Investment Firm Directive and Investment Firm Regulation 

 

New prudential risk-sensitive rules

IFD and IFR amend the capital requirements for investment firms.   Basel III forms the basis of the CRDV /CRRII requirements for banks and does  not fully take into account the specifics of investment firms, therefore these firms will fall within the scope of IFD/IFR.

Investment firms will fall in scope of  one of four prudential classes depending on the type of activities they are licensed to perform, the scale of their activity and size of their assets. The largest firms (class 1) will be subject to the full banking prudential regime (CRDV/CRRII requirements) and would be supervised as credit institutions.

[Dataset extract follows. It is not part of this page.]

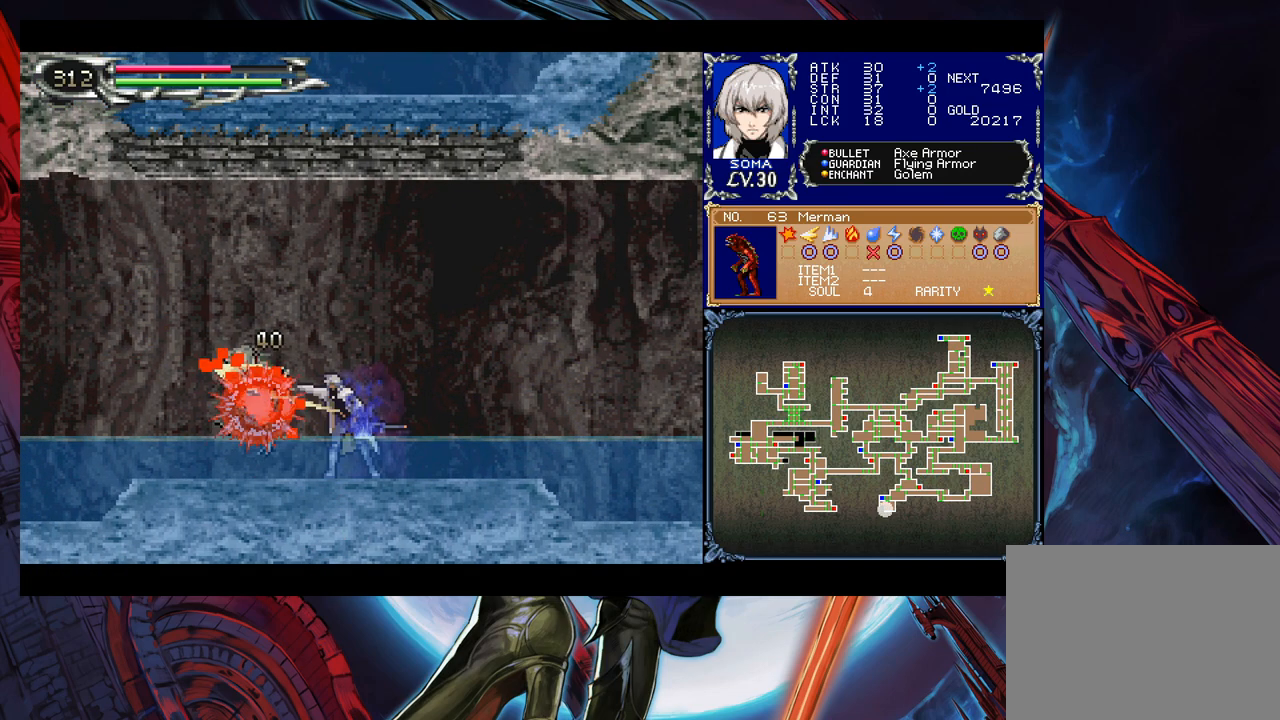
{"buttons": [], "left_stick": "left", "events": [[167, "A", "down"], [217, "A", "up"]]}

Smaller firms that are not considered systemic will have a new bespoke regime with specific prudential requirements. The GFSC will have the disctrection to allow firms to continue applying banking requirements on a case-by-case basis, to avoid disruptions.

Class 2 firms would be those investment firms not categorised as systemic. Class 2 firms would have a tailored prudential regime.  MiFID firms that are not be able to satisfy the criteria required to be a small and non-connected investment firm Class 3 firms would be Class 2 firms.  Class 3 firms are defined as ”small and non-interconnected investment firms”.

New numerical metrics termed "K-factors" are used in the classification of investment firms as opposed to the current service based approach to classification.  K-factors are quantitative indicators that are intended to identify risks that an investment firm may pose to clients, market access or liquidity, and to the firm itself. There will be three K-factor groups:

  • Risk to customers (RtC)
  • Risk to market (RtM)
  • Risk to firm (RtF)

The new regime will continue to have a three-pillar structure. Pillar 1 representing the minimum capital requirement, Pillar 2 the ICAAP and SREP process with the possibility of capital add-ons and Pillar 3 a disclosure regime.

The new IFD/IFR framework is expected to come into effect in Q4 2020 or Q1 2021, depending on publication in the Official Journal of the European Union.

Next Steps

Investment firms are expected to familiarize themselves with the requirements.  

The GFSC will set-up up a working group with industry to consider, implement andoperationalise the requirements as well as the derogations.  

We will be issuing further information as we develop our approach to the requirements.